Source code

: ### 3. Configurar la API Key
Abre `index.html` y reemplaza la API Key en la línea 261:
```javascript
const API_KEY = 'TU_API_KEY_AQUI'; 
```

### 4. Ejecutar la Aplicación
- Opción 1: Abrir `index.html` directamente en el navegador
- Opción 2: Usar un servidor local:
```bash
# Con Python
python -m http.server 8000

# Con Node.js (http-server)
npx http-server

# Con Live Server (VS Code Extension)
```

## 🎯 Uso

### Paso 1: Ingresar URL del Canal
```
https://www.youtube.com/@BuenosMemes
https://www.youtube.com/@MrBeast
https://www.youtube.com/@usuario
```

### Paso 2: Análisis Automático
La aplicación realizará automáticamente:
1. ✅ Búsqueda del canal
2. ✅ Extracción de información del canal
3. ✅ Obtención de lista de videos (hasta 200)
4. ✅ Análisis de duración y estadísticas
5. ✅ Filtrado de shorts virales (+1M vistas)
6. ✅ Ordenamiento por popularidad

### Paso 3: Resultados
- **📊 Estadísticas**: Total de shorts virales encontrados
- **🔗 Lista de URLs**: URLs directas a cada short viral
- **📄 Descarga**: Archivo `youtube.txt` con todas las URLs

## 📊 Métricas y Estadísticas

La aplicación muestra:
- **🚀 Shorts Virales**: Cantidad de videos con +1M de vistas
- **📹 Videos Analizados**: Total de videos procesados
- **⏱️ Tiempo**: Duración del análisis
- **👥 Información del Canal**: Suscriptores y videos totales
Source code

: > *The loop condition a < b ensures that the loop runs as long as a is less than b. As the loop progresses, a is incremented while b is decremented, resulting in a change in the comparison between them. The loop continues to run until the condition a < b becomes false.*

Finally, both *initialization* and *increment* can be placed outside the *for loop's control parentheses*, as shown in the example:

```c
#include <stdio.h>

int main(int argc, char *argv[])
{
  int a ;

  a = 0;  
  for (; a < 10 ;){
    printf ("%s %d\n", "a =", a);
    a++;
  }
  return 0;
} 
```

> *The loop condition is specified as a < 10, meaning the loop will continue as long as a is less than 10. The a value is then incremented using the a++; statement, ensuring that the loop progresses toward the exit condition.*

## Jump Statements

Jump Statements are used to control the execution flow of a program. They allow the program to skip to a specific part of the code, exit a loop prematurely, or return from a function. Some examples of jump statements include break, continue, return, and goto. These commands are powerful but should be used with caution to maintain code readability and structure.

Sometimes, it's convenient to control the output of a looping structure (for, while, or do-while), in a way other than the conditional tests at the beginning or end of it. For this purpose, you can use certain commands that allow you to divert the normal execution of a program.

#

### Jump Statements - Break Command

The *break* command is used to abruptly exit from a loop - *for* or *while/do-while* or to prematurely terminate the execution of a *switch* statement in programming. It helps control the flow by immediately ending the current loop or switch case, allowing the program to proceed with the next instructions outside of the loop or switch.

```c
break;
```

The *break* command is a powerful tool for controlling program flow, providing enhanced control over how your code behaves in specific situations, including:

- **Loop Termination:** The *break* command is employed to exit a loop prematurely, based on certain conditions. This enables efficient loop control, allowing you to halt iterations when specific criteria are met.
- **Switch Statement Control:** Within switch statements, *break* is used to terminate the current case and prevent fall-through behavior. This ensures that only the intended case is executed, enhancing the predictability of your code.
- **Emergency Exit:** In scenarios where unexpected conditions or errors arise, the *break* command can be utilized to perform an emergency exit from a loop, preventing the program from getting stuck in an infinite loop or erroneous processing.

.....

» WHAT TO WORK ON
For each line in the material above that contains the string "specific", make a copy.

» REPLY
Jump Statements are used to control the execution flow of a program. They allow the program to skip to a specific part of the code, exit a loop prematurely, or return from a function. Some examples of jump statements include break, continue, return, and goto. These commands are powerful but should be used with caution to maintain code readability and structure.
The *break* command is a powerful tool for controlling program flow, providing enhanced control over how your code behaves in specific situations, including:
- **Loop Termination:** The *break* command is employed to exit a loop prematurely, based on certain conditions. This enables efficient loop control, allowing you to halt iterations when specific criteria are met.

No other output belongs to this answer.